Hall reinforces the idea that the concept of date night is to rebuild or strengthen the intimacy within the couple, so if times do get tough, you have these great moments to fall back on. While the disability of your child or financial restrictions may make it seem as if a weekly date is impossible, be resourceful. Can you put on a favorite child’s movie and sit on the back deck? Feed the kids an early dinner, and enjoy an adult dinner later?
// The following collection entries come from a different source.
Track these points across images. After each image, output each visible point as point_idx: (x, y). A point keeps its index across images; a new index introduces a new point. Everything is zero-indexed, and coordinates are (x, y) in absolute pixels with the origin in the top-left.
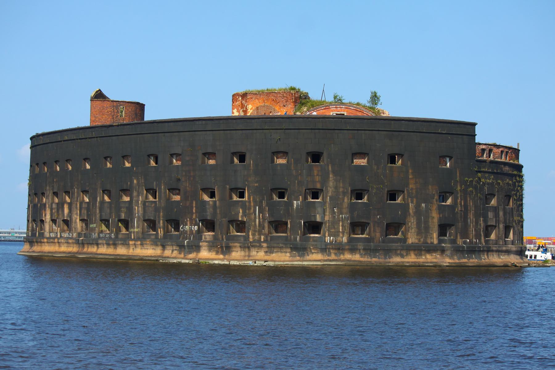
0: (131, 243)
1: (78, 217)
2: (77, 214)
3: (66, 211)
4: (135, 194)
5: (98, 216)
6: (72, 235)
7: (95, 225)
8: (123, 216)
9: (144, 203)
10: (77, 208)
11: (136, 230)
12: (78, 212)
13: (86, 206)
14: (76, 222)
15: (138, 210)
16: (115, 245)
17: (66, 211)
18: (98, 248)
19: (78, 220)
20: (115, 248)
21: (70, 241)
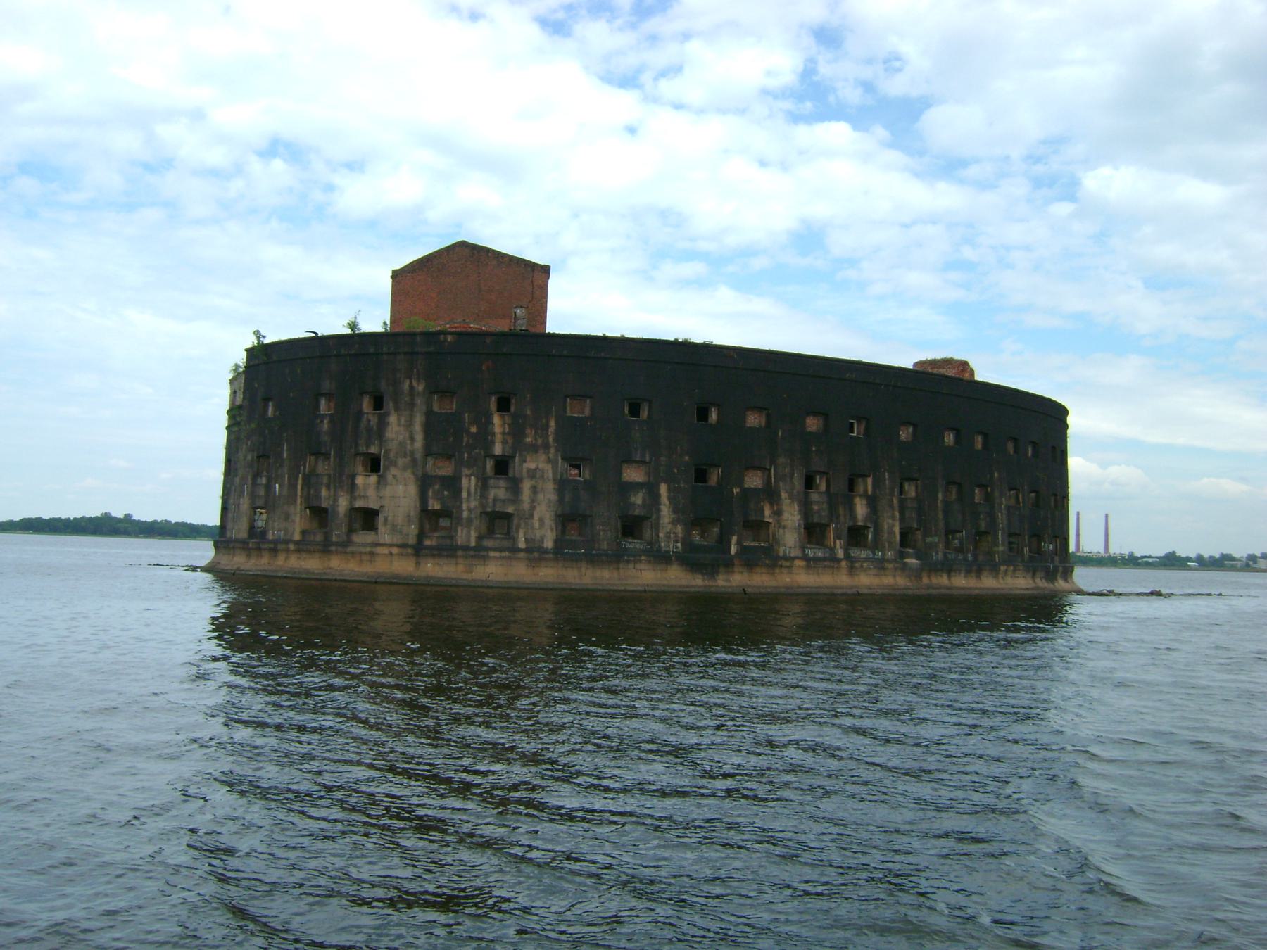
0: (1003, 568)
1: (897, 524)
2: (893, 518)
3: (861, 509)
4: (997, 494)
5: (941, 524)
6: (883, 554)
7: (936, 539)
8: (983, 526)
9: (1008, 508)
10: (892, 506)
11: (1001, 548)
12: (897, 514)
13: (915, 505)
14: (891, 532)
15: (1001, 517)
16: (979, 573)
17: (861, 509)
18: (949, 577)
19: (897, 530)
20: (978, 577)
21: (890, 566)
If you don’t live near family, is there a neighbor willing to come over? Lingering over dinners may take too much time and be expensive, but taking walks holding hands or playing card games are free!
Hall also encourages spouses to show gratitude toward each other to create a loving, enriching environment. Though at first it might feel forced to find things your spouse does, you will begin to realize all that your partner does to support you. Maybe it’s picking up milk on the way home from work, or putting therapy into play, a home cooked meal or gassing up the car. All of these things are easy to take for granted, but are helpful. If you think something nice of your spouse, be sure to tell them. The feeling of love will follow.
Though marriage isn’t always easy or fun, there are proactive steps that can be taken to avoid major breakdowns when raising children requires more stamina. Things will get better, the hard work does pay off, and working as a team will certainly help the family as a whole. J
Julia Garstecki is a freelance writer and educator living in western New York.